(Material to process)

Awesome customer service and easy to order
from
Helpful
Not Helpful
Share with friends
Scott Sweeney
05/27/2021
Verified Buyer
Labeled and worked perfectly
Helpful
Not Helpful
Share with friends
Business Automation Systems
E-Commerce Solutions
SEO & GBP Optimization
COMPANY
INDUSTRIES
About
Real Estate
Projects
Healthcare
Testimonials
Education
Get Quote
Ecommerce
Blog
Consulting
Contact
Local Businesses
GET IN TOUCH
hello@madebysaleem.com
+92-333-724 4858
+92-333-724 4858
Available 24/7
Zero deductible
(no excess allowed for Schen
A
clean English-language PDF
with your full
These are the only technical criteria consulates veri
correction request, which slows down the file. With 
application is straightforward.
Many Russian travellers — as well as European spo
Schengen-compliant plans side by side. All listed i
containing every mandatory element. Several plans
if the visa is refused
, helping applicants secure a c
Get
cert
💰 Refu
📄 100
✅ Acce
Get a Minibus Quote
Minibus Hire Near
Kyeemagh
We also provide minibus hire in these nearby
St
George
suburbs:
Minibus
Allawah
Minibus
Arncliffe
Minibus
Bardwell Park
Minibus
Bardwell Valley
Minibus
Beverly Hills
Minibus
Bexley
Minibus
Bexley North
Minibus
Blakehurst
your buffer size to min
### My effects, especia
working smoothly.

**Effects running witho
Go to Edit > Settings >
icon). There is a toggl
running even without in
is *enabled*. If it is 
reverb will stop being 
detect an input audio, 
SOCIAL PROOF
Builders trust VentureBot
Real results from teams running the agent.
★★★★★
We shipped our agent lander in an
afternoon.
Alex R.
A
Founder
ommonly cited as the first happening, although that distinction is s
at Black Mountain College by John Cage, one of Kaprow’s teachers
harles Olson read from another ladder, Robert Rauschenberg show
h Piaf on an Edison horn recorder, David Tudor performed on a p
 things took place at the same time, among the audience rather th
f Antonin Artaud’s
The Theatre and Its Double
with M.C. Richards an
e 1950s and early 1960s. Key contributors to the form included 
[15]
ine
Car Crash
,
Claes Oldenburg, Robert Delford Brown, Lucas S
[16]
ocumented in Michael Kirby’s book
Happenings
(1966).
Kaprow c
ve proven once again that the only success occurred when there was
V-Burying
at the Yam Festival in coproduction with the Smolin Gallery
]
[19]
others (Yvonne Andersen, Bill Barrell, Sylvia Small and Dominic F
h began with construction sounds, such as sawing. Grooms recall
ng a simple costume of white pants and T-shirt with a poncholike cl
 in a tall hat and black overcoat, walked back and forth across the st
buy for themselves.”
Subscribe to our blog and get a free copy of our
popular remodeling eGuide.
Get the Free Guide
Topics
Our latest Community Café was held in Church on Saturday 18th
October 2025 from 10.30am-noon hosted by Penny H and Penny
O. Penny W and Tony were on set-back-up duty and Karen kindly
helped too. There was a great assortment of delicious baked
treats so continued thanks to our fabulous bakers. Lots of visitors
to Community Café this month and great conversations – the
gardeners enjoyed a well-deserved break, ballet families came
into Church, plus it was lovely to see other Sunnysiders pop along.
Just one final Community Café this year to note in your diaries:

(End Material to process)

● **What to do**
Set all the data down again, exactly as it reads above.

● **Exercise answer**
Awesome customer service and easy to order
from
Helpful
Not Helpful
Share with friends
Scott Sweeney
05/27/2021
Verified Buyer
Labeled and worked perfectly
Helpful
Not Helpful
Share with friends
Business Automation Systems
E-Commerce Solutions
SEO & GBP Optimization
COMPANY
INDUSTRIES
About
Real Estate
Projects
Healthcare
Testimonials
Education
Get Quote
Ecommerce
Blog
Consulting
Contact
Local Businesses
GET IN TOUCH
hello@madebysaleem.com
+92-333-724 4858
+92-333-724 4858
Available 24/7
Zero deductible
(no excess allowed for Schen
A
clean English-language PDF
with your full
These are the only technical criteria consulates veri
correction request, which slows down the file. With 
application is straightforward.
Many Russian travellers — as well as European spo
Schengen-compliant plans side by side. All listed i
containing every mandatory element. Several plans
if the visa is refused
, helping applicants secure a c
Get
cert
💰 Refu
📄 100
✅ Acce
Get a Minibus Quote
Minibus Hire Near
Kyeemagh
We also provide minibus hire in these nearby
St
George
suburbs:
Minibus
Allawah
Minibus
Arncliffe
Minibus
Bardwell Park
Minibus
Bardwell Valley
Minibus
Beverly Hills
Minibus
Bexley
Minibus
Bexley North
Minibus
Blakehurst
your buffer size to min
### My effects, especia
working smoothly.

**Effects running witho
Go to Edit > Settings >
icon). There is a toggl
running even without in
is *enabled*. If it is 
reverb will stop being 
detect an input audio, 
SOCIAL PROOF
Builders trust VentureBot
Real results from teams running the agent.
★★★★★
We shipped our agent lander in an
afternoon.
Alex R.
A
Founder
ommonly cited as the first happening, although that distinction is s
at Black Mountain College by John Cage, one of Kaprow’s teachers
harles Olson read from another ladder, Robert Rauschenberg show
h Piaf on an Edison horn recorder, David Tudor performed on a p
 things took place at the same time, among the audience rather th
f Antonin Artaud’s
The Theatre and Its Double
with M.C. Richards an
e 1950s and early 1960s. Key contributors to the form included 
[15]
ine
Car Crash
,
Claes Oldenburg, Robert Delford Brown, Lucas S
[16]
ocumented in Michael Kirby’s book
Happenings
(1966).
Kaprow c
ve proven once again that the only success occurred when there was
V-Burying
at the Yam Festival in coproduction with the Smolin Gallery
]
[19]
others (Yvonne Andersen, Bill Barrell, Sylvia Small and Dominic F
h began with construction sounds, such as sawing. Grooms recall
ng a simple costume of white pants and T-shirt with a poncholike cl
 in a tall hat and black overcoat, walked back and forth across the st
buy for themselves.”
Subscribe to our blog and get a free copy of our
popular remodeling eGuide.
Get the Free Guide
Topics
Our latest Community Café was held in Church on Saturday 18th
October 2025 from 10.30am-noon hosted by Penny H and Penny
O. Penny W and Tony were on set-back-up duty and Karen kindly
helped too. There was a great assortment of delicious baked
treats so continued thanks to our fabulous bakers. Lots of visitors
to Community Café this month and great conversations – the
gardeners enjoyed a well-deserved break, ballet families came
into Church, plus it was lovely to see other Sunnysiders pop along.
Just one final Community Café this year to note in your diaries:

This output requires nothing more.